Dans cette course aux sièges de l’hémicycle, les listes qui s’affrontent sur le terrain ont aussi des arguments tout aussi de taille. Les candidats rivalisent dans la palme aux promesses. Le développement, la cohésion, la réconciliation, la construction d’infrastructures, l’octroi d’emploi. Bref, tous annoncent le bien-être aux populations dont le suffrage est sollicité. Et se disent plus proches que les autres de ces populations.
« Si nous sommes élus, en tant que députés, nous allons donner 10% de nos primes d’installation. Chacune va donner 10% pour les projets des jeunes et des femmes. En plus, nous donnerons tous les mois, 10% de notre salaire à la population de Marcory pour les projets », promet la liste CAP UDD dans la commune de Marcory à Abidjan tel que relayé par la télévision nationale le 12 décembre dernier dans son émission «Législatives du Lundi 12 Décembre 2016 ». La candidate RHDP de Sakassou promet, elle, se défaire de son salaire pour financer les projets de ses administrés. « Cette candidature pour servir le peuple Walèbo, cette candidature pour sortir les femmes et les jeunes du désarroi dans lequel ils sont. Je me défais de mon salaire de député pour créer un fonds pour les jeunes et les femmes afin de les aider dans la distribution parce qu’elles produisent énormément de choses et pour les organiser », annonce-t-elle dans cette même tranche de RTI 1.
Karamoko Yayoro le député Rdr sortant d’Abobo estime, lui, qu’il y a une méconnaissance du rôle d’un parlementaire. « Ceux qui font de telles promesses ne savent peut-être pas le rôle du député. Il faut que les médias organisent des débats où chaque parti politique et organisation de la société civile vient exposer sur la politique et le rôle de chaque acteur politique ainsi que celui des différentes institutions. Le député a trois rôles : la représentation nationale, le vote du budget, le contrôle de l’action gouvernementale. Le député n’est donc pas un agent de développement. Il n’en n’a pas les moyens et un budget pour le faire. Il faut arrêter la vieille politique qui consiste à dire je vais faire des routes. Peut-être que par des contacts personnels, il peut le faire mais ce n’est pas de son ressort », précise-t-il avant d’inviter à la vigilance.

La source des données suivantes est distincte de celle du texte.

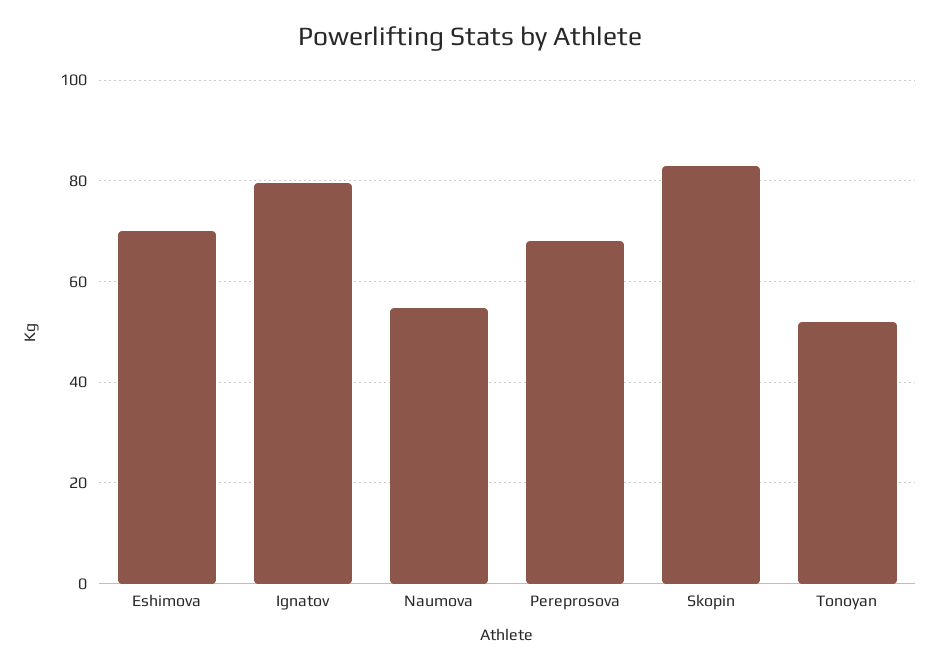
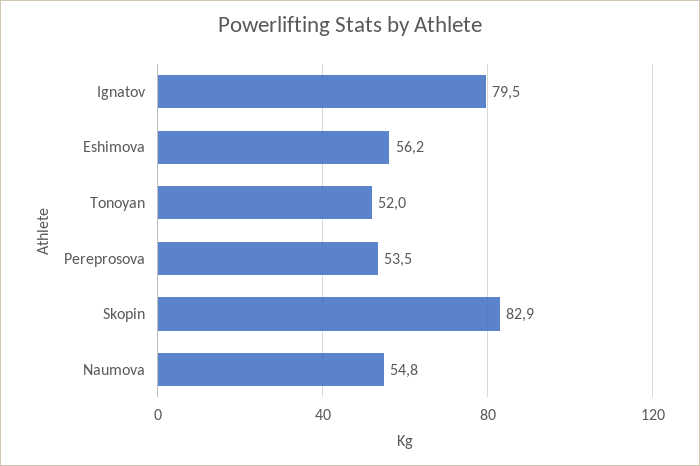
Eshimova: 70 -> 56.2
Pereprosova: 68 -> 53.5

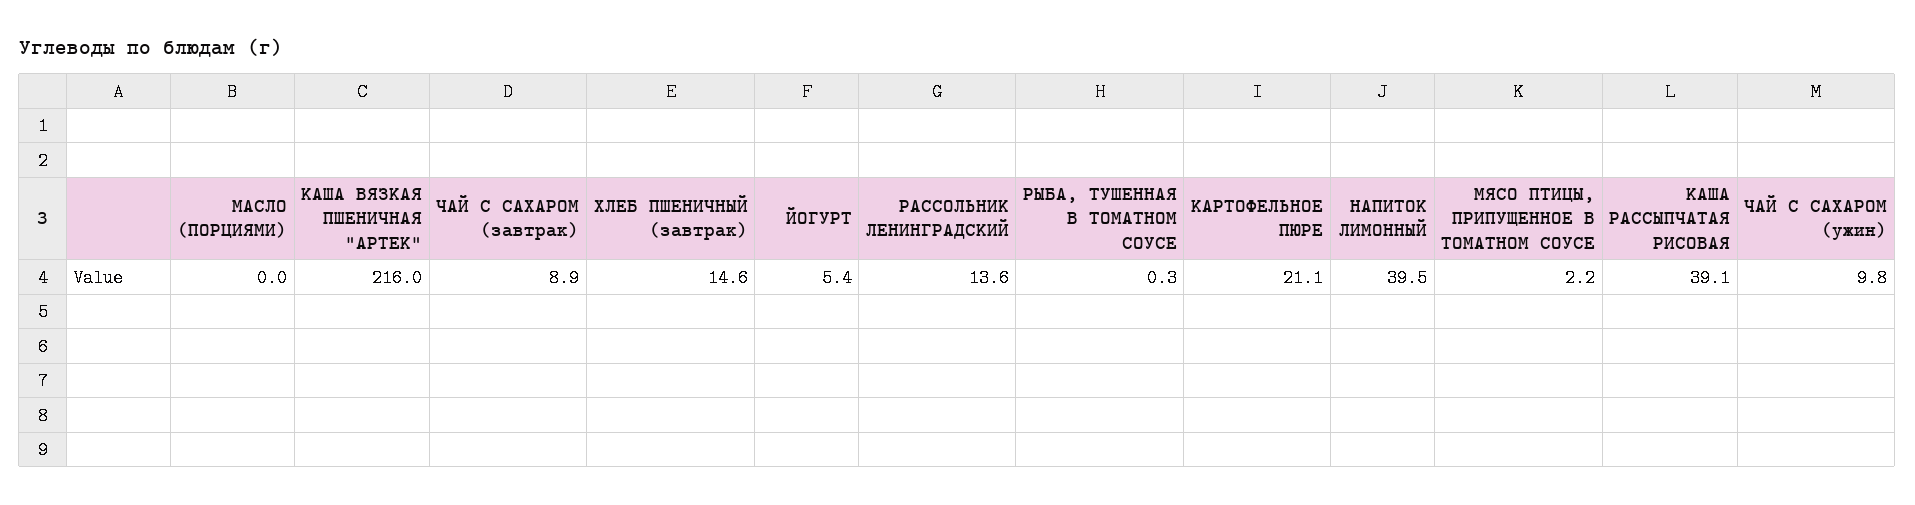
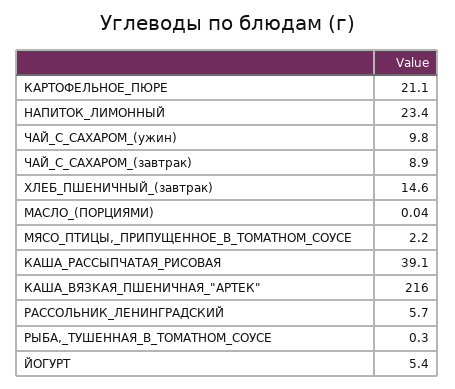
РАССОЛЬНИК ЛЕНИНГРАДСКИЙ: 13.6 -> 5.7
НАПИТОК ЛИМОННЫЙ: 39.5 -> 23.4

Dans la société civile, on ne dit pas autre chose. Selon Dr Adjoumani Kouamé, le président de la Ligue ivoirienne des droits de l’homme (LIDHO) il y a un « abus » de la population. « C’est la population qui n’est pas bien informée. Nous avons beaucoup à faire. Le poste de député n’est pas un poste de développement. Or nous constatons que tous les candidats vont promettre des ponts, des écoles. On abuse du peuple parce que le peuple ne sait pas exactement ce que doit faire un député. Un député a un rôle de représentativité vis-à-vis de sa population. Il faut par conséquent que des moyens soient donnés à la société civile pour faire des campagnes civiques afin d’aider la population à avoir une notion des rôles des institutions et des programmes d’un candidat », recommande-t-il.
1337 candidats sont en lice pour ces législatives du 18 décembre prochain pour 255 sièges à pourvoir.